═══ DATA FOR ANALYSIS ═══
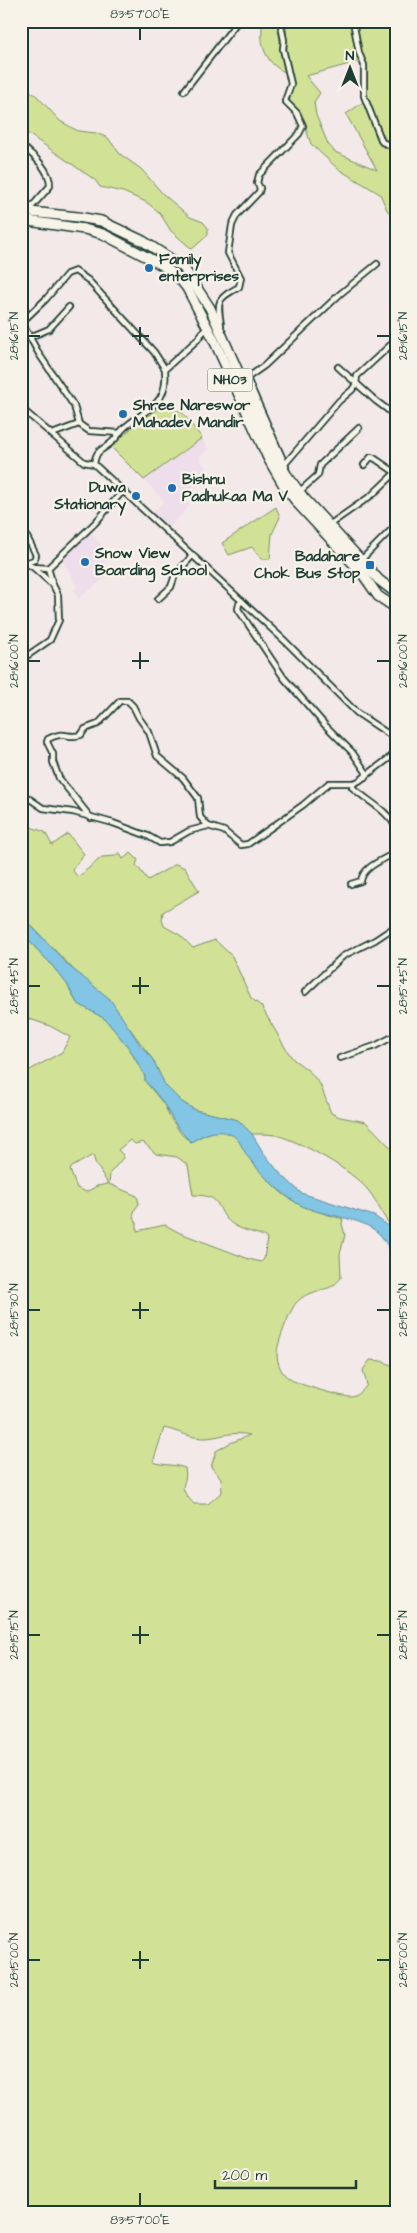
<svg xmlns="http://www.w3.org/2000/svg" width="417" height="2233" viewBox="0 0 417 2233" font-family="'Architects Daughter',sans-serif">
	<rect width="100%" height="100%" fill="#f3e9e9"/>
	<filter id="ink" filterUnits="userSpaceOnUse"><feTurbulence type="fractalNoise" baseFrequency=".02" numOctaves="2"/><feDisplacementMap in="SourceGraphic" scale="10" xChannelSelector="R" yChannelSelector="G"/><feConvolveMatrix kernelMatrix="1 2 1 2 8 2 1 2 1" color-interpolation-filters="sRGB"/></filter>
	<g filter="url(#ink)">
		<!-- built -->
		<g fill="#eeddea">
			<path d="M 202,438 L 208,450 L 199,457 L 210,476 L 182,495 L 190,505 L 170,527 L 152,514 L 164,501 L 144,480 Z"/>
			<path d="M 89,531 L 111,556 L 101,567 L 105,578 L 79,598 L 74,590 L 77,586 L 61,557 Z"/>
		</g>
		<!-- green -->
		<g fill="#d1e195" stroke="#788f64" fill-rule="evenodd">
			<path d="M 263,21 L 277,21 L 285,72 C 264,63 259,42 263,21 Z"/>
			<path d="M 286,21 L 396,21 L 396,220 L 387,210 L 380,194 L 338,169 L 311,144 L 300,112 L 289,102 L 294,86 L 287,57 ZM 364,60 C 368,73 363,86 368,99 L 346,114 L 377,170 L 335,152 L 328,144 L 316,115 L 314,102 L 320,93 L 306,76 Z"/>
			<path d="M 21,84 L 37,96 L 60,121 L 78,131 L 96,133 L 108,138 L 120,154 L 141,169 L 163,194 L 190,217 L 203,222 L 208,228 L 208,235 L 192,249 L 171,231 L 159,212 L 146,202 L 123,192 L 100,187 L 95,180 L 21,129 Z"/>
			<path d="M 21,215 L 102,227 L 165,259 L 181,271 L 203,304 L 271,453 L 286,479 L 374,581 L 364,572 L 298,500 L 279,474 L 201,308 L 182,275 L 168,265 L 101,229 L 21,217 Z"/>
			<path d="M 168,403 L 174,411 L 181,411 L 202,438 L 144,480 L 111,447 L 138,422 Z"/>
			<path d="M 276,507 L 280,517 L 272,534 L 270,559 L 261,559 L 252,547 L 229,555 L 222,543 Z"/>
			<path d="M 25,825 L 45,832 L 52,845 L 68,834 L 84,854 L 72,870 L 78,877 L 102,857 L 116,856 L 119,852 L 123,859 L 131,853 L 138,860 L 136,865 L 148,880 L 176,864 L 185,868 L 199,891 L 163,912 L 162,919 L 164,926 L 180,935 L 193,948 L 215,940 L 232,956 L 251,998 L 261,1006 L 286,1049 L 293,1059 L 309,1071 L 320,1084 L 331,1113 L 340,1117 L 366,1122 L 396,1153 L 396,1231 C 383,1221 379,1203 368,1190 C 353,1171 299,1140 275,1135 C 268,1134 260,1134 252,1134 L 238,1120 L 195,1110 L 182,1102 L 165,1085 L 153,1060 L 128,1026 L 21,915 L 21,828 Z"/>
			<path d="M 21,937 L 30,942 L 50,963 L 67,984 L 77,1003 L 105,1019 L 129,1048 L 145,1077 L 145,1081 L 165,1106 L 169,1116 L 182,1135 L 191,1142 C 204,1135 222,1124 237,1138 C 242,1143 244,1152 249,1158 C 259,1170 271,1184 283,1194 C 301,1208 322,1213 343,1219 L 342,1224 L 345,1235 L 340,1254 L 341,1278 C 330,1291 326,1287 312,1293 C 306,1294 300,1299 296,1303 C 290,1310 277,1344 277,1353 C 277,1364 281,1373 290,1379 C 296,1384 345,1398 352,1397 C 358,1396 363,1390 367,1385 L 363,1370 L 370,1360 L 381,1361 L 396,1367 L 396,2212 L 21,2212 L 21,1075 L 62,1052 L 70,1037 L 50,1026 L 21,1016 ZM 130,1140 L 135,1144 L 143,1142 L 156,1154 L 177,1157 L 188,1165 L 193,1195 C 227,1195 213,1212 234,1225 C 245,1232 257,1232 267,1238 L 264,1259 L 261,1262 L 249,1259 L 180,1233 L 165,1225 L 137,1231 L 137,1223 L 133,1217 L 135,1209 L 139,1204 L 137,1196 L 109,1184 L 110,1173 L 123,1158 L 123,1155 L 118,1150 ZM 93,1155 L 95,1162 L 108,1184 L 97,1186 L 86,1192 L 77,1188 L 70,1170 L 72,1167 ZM 164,1428 C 178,1431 192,1439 207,1438 C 225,1436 231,1431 250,1435 L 230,1443 L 216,1451 L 211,1467 L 221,1478 L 222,1492 L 208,1504 L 194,1504 C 174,1483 189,1487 185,1468 C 174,1464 164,1466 153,1462 Z"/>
		</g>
		<!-- water -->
		<path fill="#83c5e4" stroke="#5b8f9e" d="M 21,915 L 69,966 L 110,999 L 141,1046 L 153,1060 L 165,1085 L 182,1102 L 195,1110 L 238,1120 L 252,1134 L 263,1152 L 278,1171 L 301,1193 L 374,1216 L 396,1231 L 396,1260 C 391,1253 387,1244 382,1237 C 364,1214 318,1218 295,1202 C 277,1190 261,1174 248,1157 C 242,1149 240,1138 230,1134 C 215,1128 203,1135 191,1142 C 179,1131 173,1120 165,1106 C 160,1097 152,1089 145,1081 L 145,1076 L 129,1048 L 105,1019 L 77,1003 L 67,984 L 50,963 L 30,942 L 21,937 Z"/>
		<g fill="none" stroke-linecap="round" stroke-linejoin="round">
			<defs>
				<g id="street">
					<path d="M 353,21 L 359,53 L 364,65 L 364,96 L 382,142 L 396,148"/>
					<path d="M 184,91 L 238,21"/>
					<path d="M 21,146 C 33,154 51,171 50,186 L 28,211"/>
					<path d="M 21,321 L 39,354 L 74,406 L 79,424 L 89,431 L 120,433"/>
					<path d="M 22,322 L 46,299 L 67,274 L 75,271 L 88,280 L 154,352 L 165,369"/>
					<path d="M 221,325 C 217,300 217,299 239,287 L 241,278 L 228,253 L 232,225 L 237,215 L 259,192 L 260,188 L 257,183 L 259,175 L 299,134 L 303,126 L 297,113 L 285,101 L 291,84 L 283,49 L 284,40 L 280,21"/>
					<path d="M 30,337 L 49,329 L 69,307"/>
					<path d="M 338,367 L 376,401 L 396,416"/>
					<path d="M 21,408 L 84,462 L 94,464 L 286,642 L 357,713 L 396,739"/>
					<path d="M 52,434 L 79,424"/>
					<path d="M 94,464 C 97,447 102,452 113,441 C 117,438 119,433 123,429 C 145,408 169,407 165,369 L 197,340 L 207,327"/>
					<path d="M 285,464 L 247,378 L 264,366 L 340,294 L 377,264"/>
					<path d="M 364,465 L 371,457 L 374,458 L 396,473"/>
					<path d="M 286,467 L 285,464 L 339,401 L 352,390 L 356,384 L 357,376 L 396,340"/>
					<path d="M 299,492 L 318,475 L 320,465 L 359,428"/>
					<path d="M 21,525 L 36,555 L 34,560 L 25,563"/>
					<path d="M 329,525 L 372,495 L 395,473"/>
					<path d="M 361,560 L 396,525"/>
					<path d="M 21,565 L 25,563 L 33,567 L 48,568 L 95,523 L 122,492"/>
					<path d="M 48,568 L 53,585"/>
					<path d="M 158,599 L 171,587 L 175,575 L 193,555"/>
					<path d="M 242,601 L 239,604 L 238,609 L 284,678 L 325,725 L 352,752 L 366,772 L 366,777"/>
					<path d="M 21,660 L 50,640 L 59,620 L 58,595 L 53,585 L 33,567"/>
					<path d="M 354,783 L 352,787 C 367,801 386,809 396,827"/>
					<path d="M 21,793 L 43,808 L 73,812 L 113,823 L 148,836 L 160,843 L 170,842 L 189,831 L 208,826 L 224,831 L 241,845 L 248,844 L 303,805 L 329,783 L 354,783 L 359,781 L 396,753"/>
					<path d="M 91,818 L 59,778 L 53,762 L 53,754 L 47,742 L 48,739 C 64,730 67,739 81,735 L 85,729 L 98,724 L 120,701 L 128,701 L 133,706 L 139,718 L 149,732 L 157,756 L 183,778 L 198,798 L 200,817 L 208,826"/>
					<path d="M 351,884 L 361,881 C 363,866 384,860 396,852"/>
					<path d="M 305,992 L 343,956 L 375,940 L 396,926"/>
					<path d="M 340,1058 L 375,1046 L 396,1035"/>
				</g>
				<g id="highway">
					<path d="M 21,211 L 78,217 L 101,221 L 143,241 L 183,267 L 210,308 L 272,449 L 286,474 L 303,497 L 379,580 L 396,593"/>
					<path d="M 21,220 L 84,229 L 103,234 L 162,265 L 180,279 L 187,288 L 213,338 L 268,458 L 283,484 L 299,505 L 362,573 L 378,596 L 396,608"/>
				</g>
			</defs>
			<!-- street casing -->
			<use href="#street" stroke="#1f3d34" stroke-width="8"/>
			<!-- highway casing -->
			<use href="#highway" stroke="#1f3d34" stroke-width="12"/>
			<!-- street -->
			<use href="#street" stroke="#f7f3e8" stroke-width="4.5"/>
			<!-- highway -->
			<use href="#highway" stroke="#f7f3e8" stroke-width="9"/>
		</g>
	</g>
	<!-- ticks -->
	<path fill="none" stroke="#1f3d34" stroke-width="2" d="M 140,28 L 140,40M 140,327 L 140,345M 28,336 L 40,336M 132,336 L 149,336M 377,336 L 390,336M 140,652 L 140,669M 28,661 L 40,661M 132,661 L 149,661M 377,661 L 390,661M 140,977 L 140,994M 28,986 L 40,986M 132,986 L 149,986M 377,986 L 390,986M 140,1302 L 140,1319M 28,1310 L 40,1310M 132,1310 L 149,1310M 377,1310 L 390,1310M 140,1626 L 140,1644M 28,1635 L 40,1635M 132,1635 L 149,1635M 377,1635 L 390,1635M 140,1951 L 140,1969M 28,1960 L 40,1960M 132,1960 L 149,1960M 377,1960 L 390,1960M 140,2193 L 140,2206"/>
	<!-- markers -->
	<g fill="#1f6fb2" stroke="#f7f3e8" stroke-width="2">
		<circle cx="149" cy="268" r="5"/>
		<circle cx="123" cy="414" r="5"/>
		<circle cx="172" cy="488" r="5"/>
		<circle cx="136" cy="496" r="5"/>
		<circle cx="85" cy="562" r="5"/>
		<rect x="365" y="560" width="10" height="10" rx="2.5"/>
	</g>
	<g text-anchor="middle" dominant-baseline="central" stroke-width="4.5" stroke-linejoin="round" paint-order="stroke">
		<!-- shield labels -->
		<rect fill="#f7f3e8" stroke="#60746a" stroke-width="1" x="207.5" y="368.5" width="45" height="23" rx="4"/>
		<g font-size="14" font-weight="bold" fill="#1f3d34">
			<text x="230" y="380">NH03</text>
		</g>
		<!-- poi labels -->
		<g font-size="15" font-weight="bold" fill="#1f3d34" stroke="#f7f3e8" text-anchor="start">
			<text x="159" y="259">Family<tspan x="159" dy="17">enterprises</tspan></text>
			<text x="133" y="405">Shree Nareswor<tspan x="133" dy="17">Mahadev Mandir</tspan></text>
			<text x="182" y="479">Bishnu<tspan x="182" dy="17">Padhukaa Ma V</tspan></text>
			<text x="126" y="487" text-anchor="end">Duwa<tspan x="126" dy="17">Stationary</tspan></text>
			<text x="95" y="553">Snow View<tspan x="95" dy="17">Boarding School</tspan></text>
			<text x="360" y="556" text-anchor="end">Badahare<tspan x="360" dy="17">Chok Bus Stop</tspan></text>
		</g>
	</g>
	<!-- margin -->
	<rect width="417" height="2233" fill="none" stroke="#f7f3e8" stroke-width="55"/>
	<!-- north arrow -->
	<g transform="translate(350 68)" stroke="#f7f3e8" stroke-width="4" paint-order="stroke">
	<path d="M0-4L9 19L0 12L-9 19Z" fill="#1f3d34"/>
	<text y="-8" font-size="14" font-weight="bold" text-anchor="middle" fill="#1f3d34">N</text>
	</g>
	<!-- scale -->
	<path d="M215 2180v8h141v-8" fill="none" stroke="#1f3d34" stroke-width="2.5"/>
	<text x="222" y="2180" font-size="15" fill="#1f3d34" stroke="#f7f3e8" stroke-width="4" paint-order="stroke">200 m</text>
	<rect x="28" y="28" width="362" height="2178" fill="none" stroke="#1f3d34" stroke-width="2"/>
	<g font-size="12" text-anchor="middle" fill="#1f3d34">
		<text x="140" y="18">83°57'00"E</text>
		<text transform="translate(14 336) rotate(-90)" y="4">28°16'15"N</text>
		<text transform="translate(403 336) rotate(-90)" y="4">28°16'15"N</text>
		<text transform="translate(14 661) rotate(-90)" y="4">28°16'00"N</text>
		<text transform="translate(403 661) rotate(-90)" y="4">28°16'00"N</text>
		<text transform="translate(14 986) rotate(-90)" y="4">28°15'45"N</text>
		<text transform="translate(403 986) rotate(-90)" y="4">28°15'45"N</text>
		<text transform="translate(14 1310) rotate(-90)" y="4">28°15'30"N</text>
		<text transform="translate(403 1310) rotate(-90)" y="4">28°15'30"N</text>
		<text transform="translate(14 1635) rotate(-90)" y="4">28°15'15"N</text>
		<text transform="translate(403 1635) rotate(-90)" y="4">28°15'15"N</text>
		<text transform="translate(14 1960) rotate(-90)" y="4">28°15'00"N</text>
		<text transform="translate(403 1960) rotate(-90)" y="4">28°15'00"N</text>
		<text x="140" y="2224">83°57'00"E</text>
	</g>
</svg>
═══
| WHAT TO PRODUCE |
In the records, find every line that has the string "round" and copy it.

| OUTPUT OF THE EXERCISE |
		<g fill="none" stroke-linecap="round" stroke-linejoin="round">
	<g text-anchor="middle" dominant-baseline="central" stroke-width="4.5" stroke-linejoin="round" paint-order="stroke">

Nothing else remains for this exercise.